The main character in my story is me. It covers an event in my life when I was just getting into my adolescent years. At this point in time I was a very explorative individual. As a result, I loved to experiment with things whenever my parents were not around. This gave me a thrill that I simply could not let go easily.
The conflict in the story arises in the extent of parental control instituted to limit my movements. Every time my parents were away, they made sure they had left us under careful watch of an adult. This was always followed with warning and pieces of advice on how I should carry out myself. This made me feel like a child, and prompted me to explore my fantasies.
The story takes place at our main house. It is December and my parents had gone for holiday in Africa. They leave us under the careful watch of our cousin who this time is not that careful to watch on us. This prompts me to pursue my fantasy: I had always wanted to drive my father’s car even though I was still underage.
I remember times when my parents have warned me severally about my behavior of doing things without his knowledge. In my father’s own words: “do what I tell you or you will live to remember this all your life”. Being a teenager, I always thought that may parent was merely expression his fears about my future. I wish I had taken these valuable lessons as key pillars to guide my life. As a first born, responsibility comes naturally; hence, I always wish that I could have acted differently to avoid getting into problems.
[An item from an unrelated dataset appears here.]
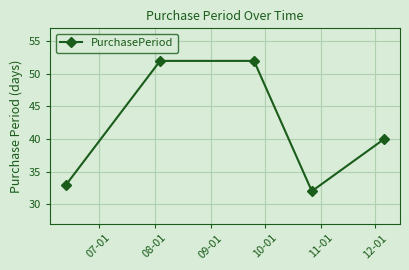

What is the minimum value shown in the chart?

32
I remember the day very clearly. It was the eve of Christmas last year. During this time, my parents left for holiday in South Africa. Just to take enough precaution, my father requested one of cousins to keep an eye on us. We liked this decision a lot because my cousin was not the type of person to make extreme follow up on us. She trusted us and this explains why she could go for even 2 days believing that we were doing well. I decided to go through my father’s closet looking for the car keys. Alas! I found the keys and quickly rushed down the garage without informing my small brother. I drove the car off and got an accident. As a result, I was hospitalized with shock and head trauma. When my parents came back, I looked like the biggest irresponsible person on earth.
I finished my days of hospitalization. It took more than two weeks for me to recover. During this time, I had enough time to reflect. I though how stupid I was for having inflicted harm on myself. The worst part was cutting my parent’s holiday short and making my cousin look irresponsible. My parents were at first very speechless. I remember my mother crying and asking me: “But why did you do this to us honey?” The embarrassment was so much that at times I felt that I could flee the hospital and never return. To data, I still look at the scar left on my face and I feel so stupid about it. I will live to remember this day for a very long time to come.